What’s the Difference Between a Product Manager and a Product Owner?

The technical and financial realities were in opposition to the product strategy. Product management expert Roman Pichler explains this saying that product managers were considered antithetical to Agile when the Scrum Guide was released in the 1990s. https://wizardsdev.com/en/vacancy/product-manager/ In this report, we’ll explore the differences between the roles and help you understand when your small business should use them. If there’s disapproval, product owners must relay that instruction back to the developers for consideration.

Outside of working with design and engineering teams, the product manager must also communicate with Sales, Marketing, and Customer Service departments. Together, they perform customer behavior analyses as well as look at product usage charts to determine the most optimal release strategy. The product manager is responsible for articulating the key benefits of the product so these teams can optimize the sales and marketing efforts upon release. Product managers make sure that everyone has the resources needed to fulfill the product owner’s vision. They make the business value clear to the engineering and design teams by defining what the project is, why they’re doing it, and when the expected deadlines are. The product manager routinely works with these teams to overcome any unexpected roadblocks that may impede product development.

Incoming Feedback: understand VoC feedback and identify which features are missing for customers

They figure out what needs to be built, based on the end users’ needs and the business goals. The product owner makes sure that, on a day-to-day basis, the tasks being carried out and prioritized are in line with the strategy set out by the product manager.

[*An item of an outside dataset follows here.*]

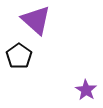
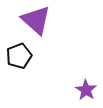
black pentagon: rotated 15 degrees clockwise
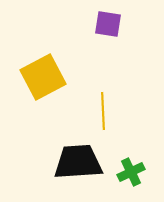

The product manager occupies a strategic role, defining the overall vision and direction for the product. They ensure that the right thing is being built in order to meet both end user and business needs. Explore how a product owner’s role impacts the development of a product and an organization’s overall product vision and strategy.

product owner vs product manager

Technically, the PO and PM can be the same person in the Scrum framework, so it can be hard to understand whether you need to differentiate between them. If you’re weighing up both roles with your own career path in mind, you’re probably wondering how the salaries compare. Often, the best way to gauge what different roles and job titles entail is to look at job ads. Our career-change programs are designed to take you from beginner to pro in your tech career—with personalized support every step of the way. Customize everything to match the way your organization works — including your workspace hierarchy, terminology, workflows, and more. Brainstorm concepts on a whiteboard and create compelling documentation — using guided templates to help you shine.